Visitei pela primeira vez a Almedina da Fontes Pereira de Melo. Só há pouco me apercebi que tinha aberto. A do Atrium Saldanha é paragem sempre que ando por aqueles lados mas esta nova Lisboa que cresce sobretudo à custa de estrangeiros endinheirados terá eventualmente contribuído para outra Almedina se instalar no prédio novo que agora dá nas vistas ao lado do Sheraton.

“Fontes Pereira de Melo 41”, foi minimalmente baptizado o edifício. A parte de trás, que dá para a Maternidade Alfredo da Costa, ganhou um café com ar de ripar camones e um pequeno espaço ajardinado que nos orienta o olhar para a escultura da mãe com o seu filho. Fui surpreendido por essa oportunidade algo contemplativa, ali permitida por uma vizinhança tida por capitalista. São as suaves ironias urbanas.

Cheia de luz e de espaço, vagueei pela livraria. Gosto de vaguear por livrarias porque são mais as vezes que entro nelas sem uma missão específica do que as vezes em que tenho uma. Neste caso, estava em onda Karl Kraus mas acabei espanholado: ao cruzar-me com “Portugal, povo de suicidas” do Miguel de Unamuno, não pestanejei. É um volume breve, que colecciona textos quase todos vindos de “Por Tierras de Portugal y de España”, um livro difícil de conseguir.

Para mim não há como um livro atrevido de cem páginas. Vivo para livros atrevidos de cem páginas. Uma ideia forte, um encadeamento sugestivo, umas quantas frases inesquecíveis e, quando o leitor dá por si, acabou-se tudo. Ir além do livro sugestivo de cem páginas obriga ao autor muita seriedade e ao leitor muita paciência. E eu não combino com muita seriedade e ainda menos com muita paciência. É uma questão de combinação e de crença: quando um livro precisa de muitas páginas e paciência, descreio de tudo.

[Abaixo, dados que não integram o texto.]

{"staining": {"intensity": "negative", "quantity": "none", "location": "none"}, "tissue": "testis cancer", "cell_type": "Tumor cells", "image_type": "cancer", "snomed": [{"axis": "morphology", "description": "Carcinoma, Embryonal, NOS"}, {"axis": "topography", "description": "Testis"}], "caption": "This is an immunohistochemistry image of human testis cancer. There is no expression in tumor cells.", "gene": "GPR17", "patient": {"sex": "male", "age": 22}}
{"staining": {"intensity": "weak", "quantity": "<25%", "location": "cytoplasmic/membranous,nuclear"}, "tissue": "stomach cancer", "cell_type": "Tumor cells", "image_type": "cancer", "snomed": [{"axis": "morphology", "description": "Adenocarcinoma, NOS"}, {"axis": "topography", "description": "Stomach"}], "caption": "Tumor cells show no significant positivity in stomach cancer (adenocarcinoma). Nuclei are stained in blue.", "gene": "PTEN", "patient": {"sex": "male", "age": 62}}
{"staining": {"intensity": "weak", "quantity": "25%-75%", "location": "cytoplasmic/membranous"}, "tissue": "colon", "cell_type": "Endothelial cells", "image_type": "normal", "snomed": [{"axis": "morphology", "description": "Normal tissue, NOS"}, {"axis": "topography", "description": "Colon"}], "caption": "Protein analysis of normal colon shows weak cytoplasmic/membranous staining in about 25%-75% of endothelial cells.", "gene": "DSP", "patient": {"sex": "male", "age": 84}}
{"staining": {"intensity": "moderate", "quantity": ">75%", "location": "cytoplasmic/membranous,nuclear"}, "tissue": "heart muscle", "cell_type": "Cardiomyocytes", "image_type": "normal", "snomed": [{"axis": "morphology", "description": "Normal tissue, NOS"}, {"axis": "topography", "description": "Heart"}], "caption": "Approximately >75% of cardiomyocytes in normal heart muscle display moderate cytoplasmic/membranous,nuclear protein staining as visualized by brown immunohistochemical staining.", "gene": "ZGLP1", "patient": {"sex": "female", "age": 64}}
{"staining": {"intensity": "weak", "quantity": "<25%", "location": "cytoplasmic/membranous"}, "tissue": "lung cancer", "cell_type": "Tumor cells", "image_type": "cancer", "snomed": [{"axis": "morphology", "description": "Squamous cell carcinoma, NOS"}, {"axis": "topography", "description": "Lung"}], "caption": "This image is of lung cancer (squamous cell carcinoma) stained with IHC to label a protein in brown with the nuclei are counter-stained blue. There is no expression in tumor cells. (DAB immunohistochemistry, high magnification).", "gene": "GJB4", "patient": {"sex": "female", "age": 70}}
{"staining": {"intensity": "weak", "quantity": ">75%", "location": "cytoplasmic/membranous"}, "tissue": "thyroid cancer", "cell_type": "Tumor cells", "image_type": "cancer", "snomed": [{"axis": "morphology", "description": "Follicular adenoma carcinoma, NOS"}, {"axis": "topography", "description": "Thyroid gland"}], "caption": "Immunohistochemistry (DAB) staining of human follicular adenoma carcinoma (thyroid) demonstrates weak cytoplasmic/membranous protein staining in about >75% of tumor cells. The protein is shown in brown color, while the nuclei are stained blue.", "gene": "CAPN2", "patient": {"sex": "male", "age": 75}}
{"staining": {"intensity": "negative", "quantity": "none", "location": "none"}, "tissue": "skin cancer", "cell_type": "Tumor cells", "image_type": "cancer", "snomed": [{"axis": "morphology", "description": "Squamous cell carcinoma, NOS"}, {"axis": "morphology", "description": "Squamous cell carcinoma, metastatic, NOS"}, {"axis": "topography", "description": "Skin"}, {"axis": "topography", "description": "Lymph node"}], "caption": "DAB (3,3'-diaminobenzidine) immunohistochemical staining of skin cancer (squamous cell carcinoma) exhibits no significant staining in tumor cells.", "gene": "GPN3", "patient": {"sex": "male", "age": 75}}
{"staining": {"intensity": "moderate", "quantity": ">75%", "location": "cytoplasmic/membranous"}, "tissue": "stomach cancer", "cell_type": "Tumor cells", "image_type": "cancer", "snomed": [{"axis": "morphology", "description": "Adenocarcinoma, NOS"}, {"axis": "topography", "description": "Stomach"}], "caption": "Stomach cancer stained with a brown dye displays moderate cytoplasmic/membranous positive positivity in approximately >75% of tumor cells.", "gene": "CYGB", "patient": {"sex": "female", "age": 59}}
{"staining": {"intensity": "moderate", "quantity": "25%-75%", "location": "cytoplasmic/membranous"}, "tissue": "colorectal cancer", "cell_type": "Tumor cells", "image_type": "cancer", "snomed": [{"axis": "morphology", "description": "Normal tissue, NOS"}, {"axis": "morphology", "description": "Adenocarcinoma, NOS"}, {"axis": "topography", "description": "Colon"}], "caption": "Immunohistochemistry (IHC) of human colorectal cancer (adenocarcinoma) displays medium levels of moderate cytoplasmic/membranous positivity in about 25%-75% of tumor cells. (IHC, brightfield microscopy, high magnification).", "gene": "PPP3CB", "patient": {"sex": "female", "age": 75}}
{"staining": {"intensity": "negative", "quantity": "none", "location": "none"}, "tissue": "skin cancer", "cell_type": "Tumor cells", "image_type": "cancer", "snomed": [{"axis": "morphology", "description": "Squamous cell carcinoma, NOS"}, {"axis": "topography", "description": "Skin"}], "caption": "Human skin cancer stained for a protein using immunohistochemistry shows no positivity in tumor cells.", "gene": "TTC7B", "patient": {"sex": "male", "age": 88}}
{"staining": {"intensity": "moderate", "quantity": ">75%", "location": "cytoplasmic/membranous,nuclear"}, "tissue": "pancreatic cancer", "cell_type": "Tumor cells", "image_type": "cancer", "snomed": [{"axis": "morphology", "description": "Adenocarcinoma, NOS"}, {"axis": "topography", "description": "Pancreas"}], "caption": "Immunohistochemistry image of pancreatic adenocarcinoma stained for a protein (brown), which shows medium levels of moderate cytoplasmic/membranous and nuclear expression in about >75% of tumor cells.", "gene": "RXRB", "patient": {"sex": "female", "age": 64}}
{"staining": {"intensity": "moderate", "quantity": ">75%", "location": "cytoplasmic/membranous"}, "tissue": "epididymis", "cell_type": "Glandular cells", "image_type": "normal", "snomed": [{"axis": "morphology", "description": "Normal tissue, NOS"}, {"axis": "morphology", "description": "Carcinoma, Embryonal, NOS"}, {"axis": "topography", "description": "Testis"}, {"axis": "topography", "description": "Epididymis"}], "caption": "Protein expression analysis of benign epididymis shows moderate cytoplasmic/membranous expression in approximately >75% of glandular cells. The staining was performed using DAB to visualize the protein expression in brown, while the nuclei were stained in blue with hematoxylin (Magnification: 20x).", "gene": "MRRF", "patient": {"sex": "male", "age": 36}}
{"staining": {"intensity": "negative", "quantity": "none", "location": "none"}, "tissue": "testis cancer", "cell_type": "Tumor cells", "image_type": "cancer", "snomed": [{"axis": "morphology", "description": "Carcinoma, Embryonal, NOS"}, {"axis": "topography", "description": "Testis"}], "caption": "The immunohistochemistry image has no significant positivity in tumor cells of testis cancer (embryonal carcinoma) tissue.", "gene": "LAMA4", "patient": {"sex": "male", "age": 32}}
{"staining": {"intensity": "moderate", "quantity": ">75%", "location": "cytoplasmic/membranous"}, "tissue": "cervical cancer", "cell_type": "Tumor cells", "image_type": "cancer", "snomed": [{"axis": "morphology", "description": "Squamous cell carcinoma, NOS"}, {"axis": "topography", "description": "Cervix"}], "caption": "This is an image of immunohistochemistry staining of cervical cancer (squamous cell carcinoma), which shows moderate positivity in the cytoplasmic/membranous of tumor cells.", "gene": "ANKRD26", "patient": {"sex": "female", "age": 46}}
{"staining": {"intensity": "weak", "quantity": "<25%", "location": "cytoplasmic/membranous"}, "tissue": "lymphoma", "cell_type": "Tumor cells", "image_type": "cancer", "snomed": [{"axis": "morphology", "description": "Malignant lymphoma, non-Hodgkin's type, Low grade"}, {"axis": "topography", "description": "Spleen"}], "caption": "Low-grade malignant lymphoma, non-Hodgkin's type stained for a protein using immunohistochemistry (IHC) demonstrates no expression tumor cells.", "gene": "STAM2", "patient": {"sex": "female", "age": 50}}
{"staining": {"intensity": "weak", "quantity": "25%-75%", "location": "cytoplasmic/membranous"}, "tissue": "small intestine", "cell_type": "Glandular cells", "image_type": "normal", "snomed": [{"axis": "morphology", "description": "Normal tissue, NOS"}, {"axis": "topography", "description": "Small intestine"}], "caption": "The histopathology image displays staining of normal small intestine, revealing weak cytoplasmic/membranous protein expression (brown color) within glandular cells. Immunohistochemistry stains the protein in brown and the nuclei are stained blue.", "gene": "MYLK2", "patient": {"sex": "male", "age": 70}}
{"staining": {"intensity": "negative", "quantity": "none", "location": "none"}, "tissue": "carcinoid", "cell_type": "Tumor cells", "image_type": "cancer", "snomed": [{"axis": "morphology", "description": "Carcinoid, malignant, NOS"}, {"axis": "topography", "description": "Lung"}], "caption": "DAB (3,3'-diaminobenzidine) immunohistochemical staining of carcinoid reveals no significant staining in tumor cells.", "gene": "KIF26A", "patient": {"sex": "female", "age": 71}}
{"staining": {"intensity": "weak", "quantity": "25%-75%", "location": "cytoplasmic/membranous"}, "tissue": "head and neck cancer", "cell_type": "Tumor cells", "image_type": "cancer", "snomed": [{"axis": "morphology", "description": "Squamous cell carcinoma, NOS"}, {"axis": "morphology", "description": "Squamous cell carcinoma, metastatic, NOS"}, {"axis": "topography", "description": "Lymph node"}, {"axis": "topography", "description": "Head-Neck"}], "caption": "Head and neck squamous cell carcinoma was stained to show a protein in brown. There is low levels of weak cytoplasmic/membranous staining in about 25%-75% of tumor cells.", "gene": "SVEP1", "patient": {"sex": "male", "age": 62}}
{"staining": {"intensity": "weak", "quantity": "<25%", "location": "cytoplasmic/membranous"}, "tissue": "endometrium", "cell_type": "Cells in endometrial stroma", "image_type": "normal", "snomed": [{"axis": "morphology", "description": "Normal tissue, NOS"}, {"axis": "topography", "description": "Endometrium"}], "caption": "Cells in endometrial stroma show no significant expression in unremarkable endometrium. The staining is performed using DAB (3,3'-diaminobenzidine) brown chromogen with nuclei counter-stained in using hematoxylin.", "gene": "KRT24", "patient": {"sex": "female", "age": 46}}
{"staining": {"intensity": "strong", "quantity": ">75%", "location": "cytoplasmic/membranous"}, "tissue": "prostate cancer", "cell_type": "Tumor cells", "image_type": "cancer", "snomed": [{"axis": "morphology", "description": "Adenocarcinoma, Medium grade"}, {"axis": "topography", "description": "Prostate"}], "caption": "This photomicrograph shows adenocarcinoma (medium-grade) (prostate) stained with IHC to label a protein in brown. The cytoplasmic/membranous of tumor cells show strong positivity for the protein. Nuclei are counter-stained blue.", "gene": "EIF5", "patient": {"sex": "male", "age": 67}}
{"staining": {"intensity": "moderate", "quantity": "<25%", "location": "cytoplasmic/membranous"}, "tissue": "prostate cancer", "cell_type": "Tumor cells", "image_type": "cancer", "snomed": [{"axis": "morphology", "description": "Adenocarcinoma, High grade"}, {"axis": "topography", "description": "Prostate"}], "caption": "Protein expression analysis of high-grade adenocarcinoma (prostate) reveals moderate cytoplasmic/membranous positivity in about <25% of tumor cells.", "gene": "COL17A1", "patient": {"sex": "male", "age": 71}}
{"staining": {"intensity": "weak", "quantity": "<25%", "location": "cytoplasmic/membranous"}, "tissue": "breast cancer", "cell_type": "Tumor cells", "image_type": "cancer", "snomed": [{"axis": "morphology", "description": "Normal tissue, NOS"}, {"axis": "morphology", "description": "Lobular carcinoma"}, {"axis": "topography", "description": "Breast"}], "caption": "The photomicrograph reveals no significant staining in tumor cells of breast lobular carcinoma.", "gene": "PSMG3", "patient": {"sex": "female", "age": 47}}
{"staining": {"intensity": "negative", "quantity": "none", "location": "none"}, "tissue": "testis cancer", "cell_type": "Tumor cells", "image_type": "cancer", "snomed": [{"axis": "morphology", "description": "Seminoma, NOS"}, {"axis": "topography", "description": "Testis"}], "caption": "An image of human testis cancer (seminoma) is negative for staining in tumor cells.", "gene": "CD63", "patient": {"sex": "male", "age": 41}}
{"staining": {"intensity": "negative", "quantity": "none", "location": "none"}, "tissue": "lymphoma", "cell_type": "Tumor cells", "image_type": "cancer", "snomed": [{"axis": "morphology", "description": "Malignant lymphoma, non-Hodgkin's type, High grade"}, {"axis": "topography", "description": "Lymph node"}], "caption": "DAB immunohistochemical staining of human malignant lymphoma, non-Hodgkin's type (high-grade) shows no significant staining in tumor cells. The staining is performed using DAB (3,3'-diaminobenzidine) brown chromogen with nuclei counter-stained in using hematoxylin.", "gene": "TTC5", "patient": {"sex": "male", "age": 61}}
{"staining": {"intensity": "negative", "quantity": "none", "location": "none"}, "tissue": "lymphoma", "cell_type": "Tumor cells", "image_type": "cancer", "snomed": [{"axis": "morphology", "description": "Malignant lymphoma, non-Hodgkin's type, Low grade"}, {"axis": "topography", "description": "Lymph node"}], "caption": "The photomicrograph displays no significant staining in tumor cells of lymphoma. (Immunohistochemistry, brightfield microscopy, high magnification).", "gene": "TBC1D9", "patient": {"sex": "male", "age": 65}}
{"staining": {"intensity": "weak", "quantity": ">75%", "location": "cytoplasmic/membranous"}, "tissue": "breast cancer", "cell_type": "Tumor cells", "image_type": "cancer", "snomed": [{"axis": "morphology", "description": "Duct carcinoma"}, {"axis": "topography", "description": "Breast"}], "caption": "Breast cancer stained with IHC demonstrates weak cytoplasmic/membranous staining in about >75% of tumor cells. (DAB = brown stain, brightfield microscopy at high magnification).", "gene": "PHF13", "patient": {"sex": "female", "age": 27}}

Miguel de Unamuno declara certeiro que “Portugal é um povo triste, (…) povo de suicidas. A vida não tem para ele sentido transcendente. Desejam talvez viver, sim, mas para quê? Mais vale não viver.” E senti-me vingado por cada vez que falando com brasileiros explico repetidamente que, se o brasileiro vive para viver, o português vive para morrer. Unamuno entendia isto muito bem. Claro, o seu “Do Sentimento Trágico da Vida”, volume com mais de 100 páginas, é obrigatório para se ir mais fundo nesta vida anti-vida que nos calhou em sorte, enquanto povo.

Deixo outra citação, talvez um dos mais brilhantes resumos feitos acerca de nós, portugueses. E merecemos que tenha vindo da pena de um espanhol. Foi em Portugal que Unamuno veio “sonhar o ex-futuro, o que podia ter sido e não foi”. É isto mesmo. Nós, portugueses, não temos futuro porque esta terra faz-nos sonhar preferencialmente com o ex-futuro, um porvir que não se concretizou. Acredito, no entanto, que possa haver vantagens nisto, como uma dia lembrou um poeta esquecido: “se o futuro não dá, então nunca desilude”.